Entered: June 16, 2011
Chronologically, chapter 11 precedes chapter 10. An emphases is made in chapter 10 on the various nations and languages, and chapter 11 explains how this came about. Chapter 11 also narrows the historical record from the human race to just one branch within the human race. That of the Hebrew nation, descendants of Abram. The remainder of the Old Testament is a record of this nation.
Following the flood, God instructed Noah, as He had told Adam, to "Be fruitful and multiply and fill the earth." (9:1) This account in chapter 11 reveals that mankind was bent on rebellion against this command. Rather than filling the earth, the people began gathering in one place and making plans to avoid being "scattered over the face of the whole earth." (11:4) Furthermore, they said, "let us build ourselves a city and a tower with its top in the sky.
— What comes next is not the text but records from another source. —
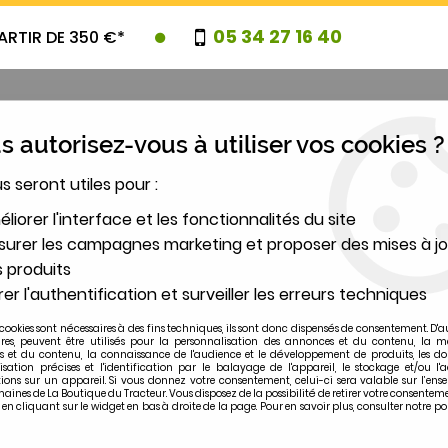
05 34 27 16 40
ARTIR DE 350 €*
 autorisez-vous à utiliser vos cookies ?
us seront utiles pour :
UVEAUTES
PROMOTIONS
DESTOCK
liorer l'interface et les fonctionnalités du site
urer les campagnes marketing et proposer des mises à jo
 produits
2
er l'authentification et surveiller les erreurs techniques
MODÈLE
cookies sont nécessaires à des fins techniques, ils sont donc dispensés de consentement. D'a
ires, peuvent être utilisés pour la personnalisation des annonces et du contenu, la m
 et du contenu, la connaissance de l'audience et le développement de produits, les d
isation précises et l'identification par le balayage de l'appareil, le stockage et/ou l'
ions sur un appareil. Si vous donnez votre consentement, celui-ci sera valable sur l’ens
ines de La Boutique du Tracteur. Vous disposez de la possibilité de retirer votre consentem
 cliquant sur le widget en bas à droite de la page. Pour en savoir plus, consulter notre po
D50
Let us make a name for ourselves." (11:4) This plan did not please God who "came down to look over the city and the tower that the men were building." (11:5) God then thwarted their plans by confusing their language so they could not understand one another. Thus, the people abandoned their plans and scattered "over the face of the whole earth." (11:8) The location of this attempted scheme was then called Babylon.
It was pride that motivated this plan by the people to build a city with a tower reaching to the sky and therefore to make a name for themselves. The root of sin is pride, and the root of pride is rebellion against God. It is pride that leads man to think he knows better than God and to launch out to do his own thing. As desirable as unity might be, which was a goal of these people, it cannot take precedence over obedience to God. The outcome was that God brought on them the thing they feared - being scattered. And their downfall was what they prided themselves in.